▸ **Text excerpt**

============================================================

# Model Complexity Tuning

In this notebook, we'll learn how to tune the complexity of machine learning models to improve their performance. Fine-tuning model parameters helps us find the best balance between underfitting and overfitting.

## 🚀 Hands-on: Model Complexity Tuning

Let's get our hands dirty with real model tuning! The following diagram illustrates how changing model complexity impacts performance.

![Interactive dashboard showing model complexity adjustment with real-time performance metrics](images/model_tuning.png)

_"Time to get your hands dirty with real model tuning!"_

## 🎛️ Key Complexity Parameters

Different models have parameters that control their complexity. Adjusting these helps us find the best model for our data.

- **Decision Trees:** `max_depth`, `min_samples_split`
- **Random Forest:** `n_estimators`, `max_depth`
- **KNN:** `n_neighbors`
- **Neural Networks:** `hidden_layer_sizes`, `alpha`

## 📊 Systematic Tuning Strategy

To find the best model complexity:
1. **Start Simple:** Use low complexity parameters.
2. **Gradually Increase:** Increase complexity step by step.
3. **Monitor Both:** Track training and validation performance.
4. **Find Sweet Spot:** Look for the point where the model performs best on validation data.

## 💻 Interactive Complexity Tuning

Let's see how changing the `max_depth` of a decision tree affects its performance using validation curves.

In [None]:
import numpy as np
import matplotlib.pyplot as plt
from sklearn.tree import DecisionTreeRegressor
from sklearn.model_selection import validation_curve

# Create a regression dataset for demonstration
from sklearn.datasets import make_regression
X, y = make_regression(n_samples=200, n_features=1, noise=0.1, random_state=42)

# Generate range of max_depth values
param_range = np.arange(1, 21)

# Calculate training and validation scores for each max_depth
train_scores, val_scores = validation_curve(
    DecisionTreeRegressor(random_state=42),
    X, y,
    param_name='max_depth',
    param_range=param_range,
    cv=5,
    scoring='neg_mean_squared_error'
)

# Convert scores to positive errors
train_errors = -train_scores.mean(axis=1)
val_errors = -val_scores.mean(axis=1)

# Plot validation curve
plt.figure(figsize=(10, 6))
plt.plot(param_range, train_errors, 'b-', label='Training Error')
plt.plot(param_range, val_errors, 'r-', label='Validation Error')
plt.xlabel('Model Complexity (max_depth)')
plt.ylabel('Mean Squared Error')
plt.legend()
plt.title('Validation Curve: Finding Optimal Complexity')
plt.grid(True)
plt.show()

# Find optimal max_depth
optimal_depth = param_range[np.argmin(val_errors)]
print(f"Optimal max_depth: {optimal_depth}")

## 🎯 Key Insight

_"The best model complexity is found through systematic experimentation, not guesswork!"_

============================================================

▸ **Data provided**
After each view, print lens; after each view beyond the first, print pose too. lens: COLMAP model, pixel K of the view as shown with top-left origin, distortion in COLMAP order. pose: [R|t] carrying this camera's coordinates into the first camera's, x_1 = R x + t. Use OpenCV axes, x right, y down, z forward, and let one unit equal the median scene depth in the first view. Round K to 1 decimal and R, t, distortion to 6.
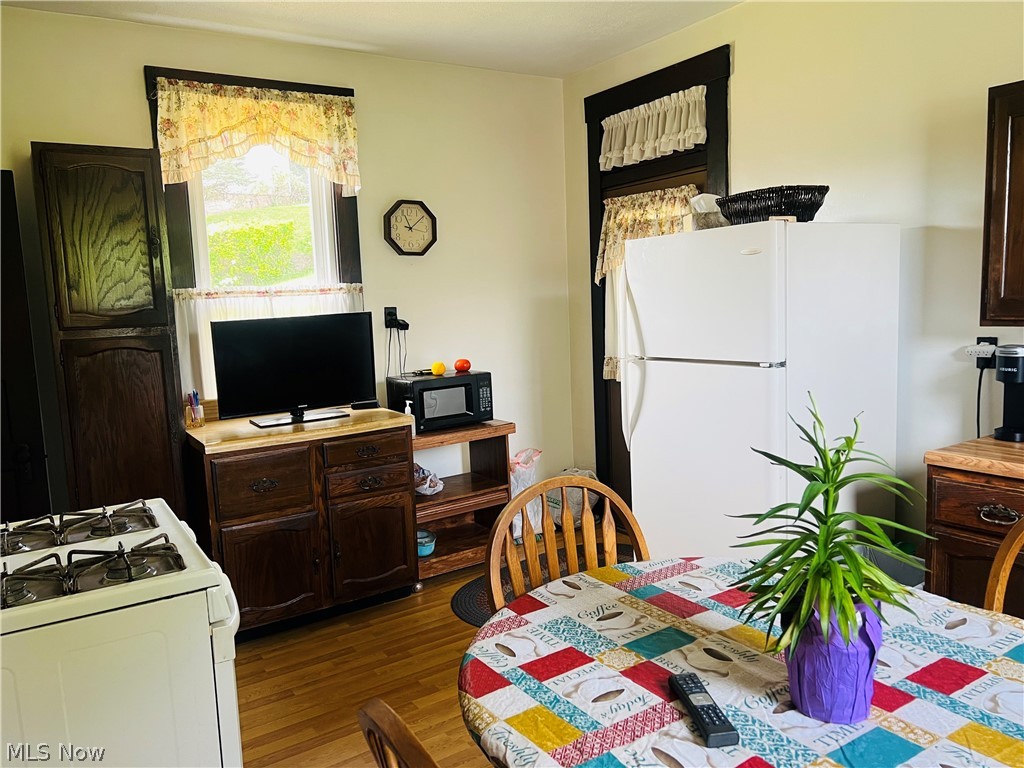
lens RADIAL K [[768.6, 0, 512.4], [0, 768.6, 383.8], [0, 0, 1]] dist [0.008461, 0.002748]
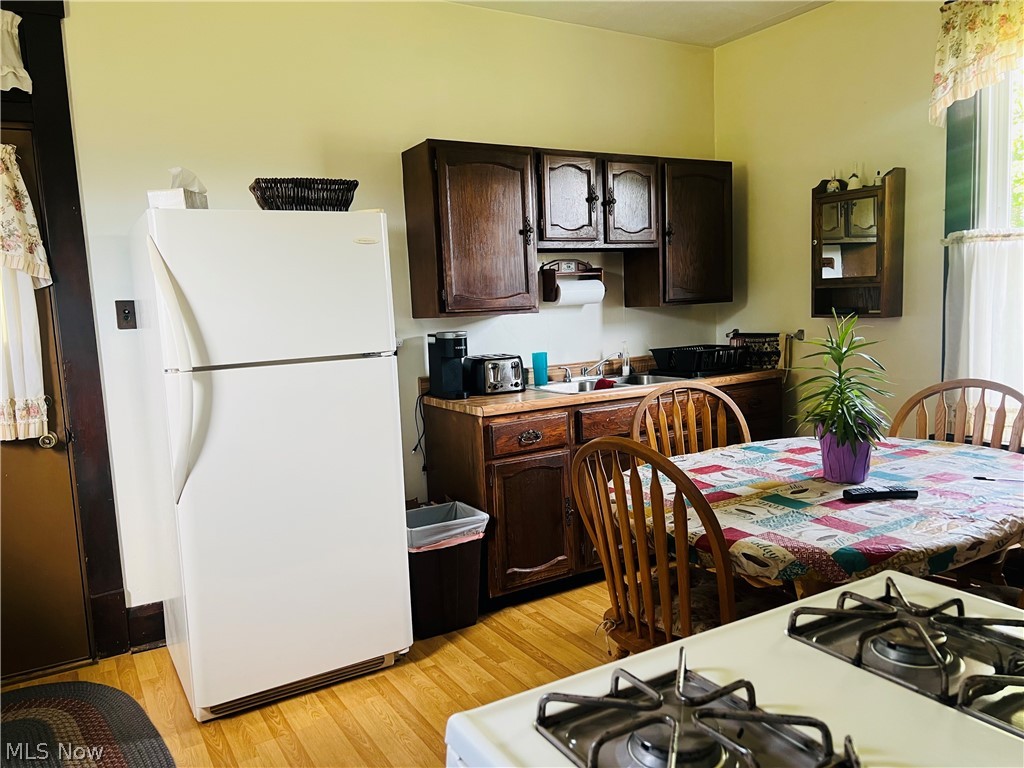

============================================================

▸ **Exercise instructions**
- 1) Copy word for word the part of the model complexity tuning notebook starting at "## 📊 Systematic" and ending at "on validation data.".
- 2) Answer these questions from the model complexity tuning notebook:
(a) Which two parameters are listed for Random Forest?
(b) How many samples does the code's demonstration dataset have?
(c) What does step 3 of the tuning strategy say to track?

▸ **Task-by-task outputs**
- 1)
## 📊 Systematic Tuning Strategy

To find the best model complexity:
1. **Start Simple:** Use low complexity parameters.
2. **Gradually Increase:** Increase complexity step by step.
3. **Monitor Both:** Track training and validation performance.
4. **Find Sweet Spot:** Look for the point where the model performs best on validation data.

- 2)
(a) `n_estimators` and `max_depth`
(b) 200
(c) Training and validation performance